Provided within the post is a list of verses that each camp uses to justify their respective positions. I don’t know the origin of this list nor do I believe this list is in any way complete. Still, the author wonders whether a greater number of verses (that, at least for this list) in support of unconditional election lend credence that unconditional election is indeed what the Bible teaches? I’m a numbers guy and do some quantitative analysis on the day job so this thought got my attention.
However, as I scrolled down the list, I noticed that some verses were listed as supporting both predestination and free will. I certainly don’t think it accurate to derive “truth” from just a verse and I don’t think that is necessarily intended here. Context is everything and as such, any given verse must be read within the context of the passage. That said, if something is “truth” in one passage, then doesn’t there have to be commonality of that “truth” throughout all of the Bible?
Jesus says the truth will set me free (John 8:32). Perhaps my struggle regarding unconditional election can only mean that I don’t know the truth. Of course, preceding vs 32 is vs 31 where Jesus says if I hold to his teachings then I am really his disciple. Perhaps therein lies the issue – I’m not his disciple. Therefore, I can’t know the truth. Hence, I struggle in my faith – and not just with unconditional election. Perhaps I’m beginning to overanalyze – time to chill-out.
Anyway, I’ve come across this before – Calvinists and Arminians using the same verses and passages to to defend (or argue against) unconditional election. Romans chapter nine is perhaps the best example I know of. That the likes of John Piper and Greg Boyd have diametrically opposed perspectives of this chapter is troubling to me. But I understand that not all Christians are bothered by, what I can only call, the “variance” of Christian thought at least with respect to unconditional election.
In any event – to the question: does a greater number of verses supporting one perspective help to sway or otherwise bring about resolution within the Calvinist-Arminian argument? Probably not. But, what do I know?
One thought on “Quantitative Analysis of Unconditional Election”
I really appreciate that an old study of mine kindled some thought and even led a whole blog post by someone else. It was just a simple study of mine, I never thought it would get even this much notice. I noticed exactly what you noticed about some of the verses being the same. This indicates that it is the approach to the verses that is different, not the verses themselves.

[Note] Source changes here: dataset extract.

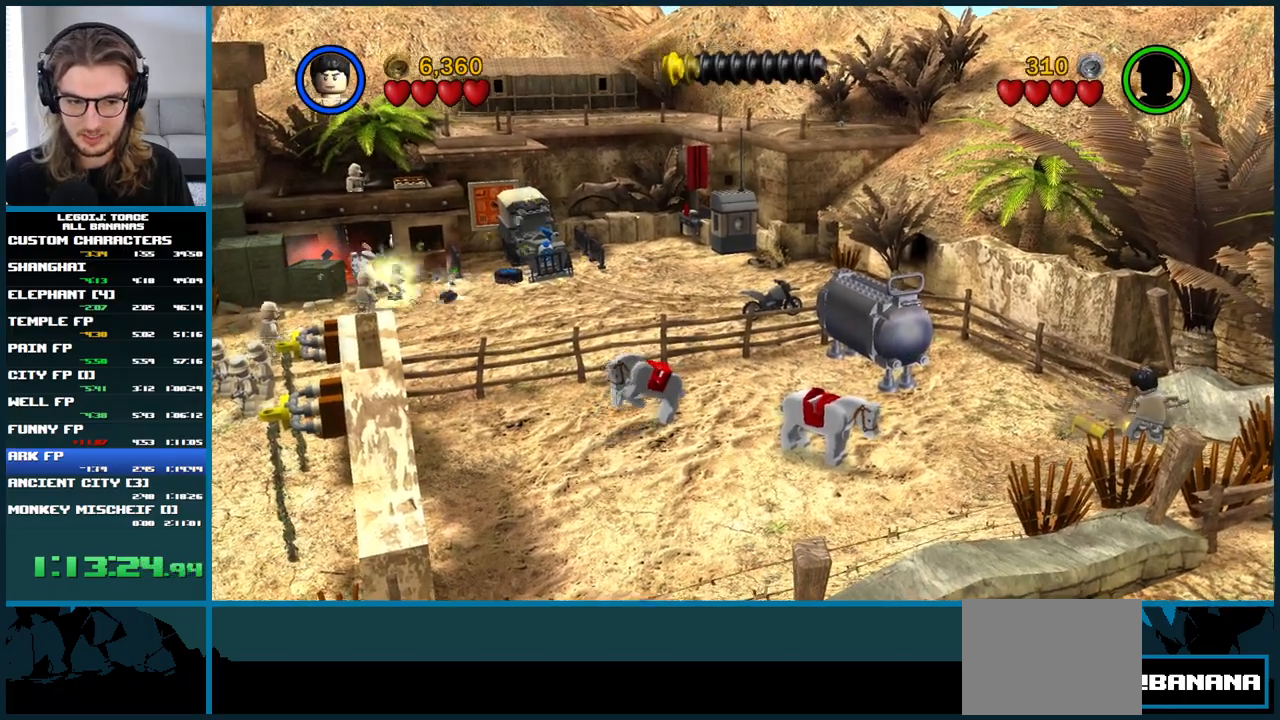
{"buttons": ["B"], "left_stick": "center", "right_stick": "center", "events": [[67, "B", "up"], [150, "B", "down"], [217, "B", "up"], [300, "B", "down"], [383, "B", "up"], [433, "B", "down"]]}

I’m not sure where you were going with truth and being (or not being) disciples of Christ. That portion of your post has got me thinking. We have to know the Truth of the Gospel in order to have faith. If we have faith in the Gospel, than we are His disciples. If we are not His disciples, then we are not Christians. But, while Christians are all united by Christ’s work on the cross and his Resurrection, none of us is perfect in understanding all of His revelation, as we have yet to be sanctified. I agree that it is troubling that the understanding of Romans 9 can be so diametrically opposed. Obviously, one side is completely wrong and is not approaching the passage correctly. But, this will always be a problem, as we are not yet sanctified.